Set of tasks -
(a) Answer these questions from the Wikipedia Search project text, marking your answers (i), (ii) and (iii):
(i) Under which license is the project released?
(ii) Which library was used to lemmatize word tokens?
(iii) What does each line of pageID.csv contain?
(b) Retype the passage of the Wikipedia Search project text starting at "a) Parsing of" and ending at "nltk WordNetLemmatizer library.".

Reading text -
- - -

/WikiSearch

Wikipedia Search with Apache Spark

Primary LanguagePythonGNU Lesser General Public License v3.0LGPL-3.0

Wikipedia Search

Contributors:

  • Debjyoti Paul
  • Zinnia Mukherjee

Modules or Structure:

OFFLINE PART:

a) Parsing of Wikipedia Data

  • For our initial dataset, we have a list of xml files, each file corresponding to a wikipedia page.
  • We have used the Wikiextractor module and BeautifulSoup library of python to parse the dump of wikipedia xml files and extract links and page content.
  • On the extracted page content, we have filtered out the stop words whose set is defined using the nltk corpus for "english" language.
  • After removing stop words, we have applied a lemmatization of word token using the nltk WordNetLemmatizer library.
  • Finally this module produces the following list of output files
    • pageID.csv : Each line of this file contains a unique file ID and the corresponding page title of it.
    • pageLinks.csv : Each line of this file contains an entry for a page. The first element denotes the page ID and the successive elements denote the pageIDs of the outgoing links from this page.
    • pageContent.csv : Each line of this file contains the pageID and the corresponding page content.

- - -

Dataset entries

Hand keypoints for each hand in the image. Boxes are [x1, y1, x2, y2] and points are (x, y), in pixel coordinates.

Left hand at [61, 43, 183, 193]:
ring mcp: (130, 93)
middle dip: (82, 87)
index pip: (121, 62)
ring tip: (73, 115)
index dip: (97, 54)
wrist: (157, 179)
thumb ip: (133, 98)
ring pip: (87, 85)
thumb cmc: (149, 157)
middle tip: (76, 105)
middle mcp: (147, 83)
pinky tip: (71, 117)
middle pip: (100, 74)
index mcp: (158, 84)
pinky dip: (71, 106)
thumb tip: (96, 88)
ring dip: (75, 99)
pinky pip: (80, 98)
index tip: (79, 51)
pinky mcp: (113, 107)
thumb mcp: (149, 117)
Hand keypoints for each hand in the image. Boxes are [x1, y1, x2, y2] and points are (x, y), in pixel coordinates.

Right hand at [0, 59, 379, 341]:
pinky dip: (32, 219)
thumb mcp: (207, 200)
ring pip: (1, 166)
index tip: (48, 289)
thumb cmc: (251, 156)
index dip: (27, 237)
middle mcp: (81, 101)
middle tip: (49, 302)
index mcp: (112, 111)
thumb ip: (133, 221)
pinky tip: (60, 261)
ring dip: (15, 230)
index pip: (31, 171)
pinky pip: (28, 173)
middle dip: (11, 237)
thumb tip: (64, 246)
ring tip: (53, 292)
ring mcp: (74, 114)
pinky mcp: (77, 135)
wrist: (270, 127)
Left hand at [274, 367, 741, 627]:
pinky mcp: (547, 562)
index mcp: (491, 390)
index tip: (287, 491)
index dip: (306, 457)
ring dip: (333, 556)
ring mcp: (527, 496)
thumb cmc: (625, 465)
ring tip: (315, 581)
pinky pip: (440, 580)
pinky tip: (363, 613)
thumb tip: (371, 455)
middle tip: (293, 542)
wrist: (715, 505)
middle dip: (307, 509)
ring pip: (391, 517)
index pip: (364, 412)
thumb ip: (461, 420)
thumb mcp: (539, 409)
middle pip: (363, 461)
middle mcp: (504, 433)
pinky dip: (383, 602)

- - -

Answers by item number -
(a)
(i) GNU Lesser General Public License v3.0 (LGPL-3.0)
(ii) The nltk WordNetLemmatizer library
(iii) A unique file ID and the corresponding page title

(b)
a) Parsing of Wikipedia Data

  • For our initial dataset, we have a list of xml files, each file corresponding to a wikipedia page.
  • We have used the Wikiextractor module and BeautifulSoup library of python to parse the dump of wikipedia xml files and extract links and page content.
  • On the extracted page content, we have filtered out the stop words whose set is defined using the nltk corpus for "english" language.
  • After removing stop words, we have applied a lemmatization of word token using the nltk WordNetLemmatizer library.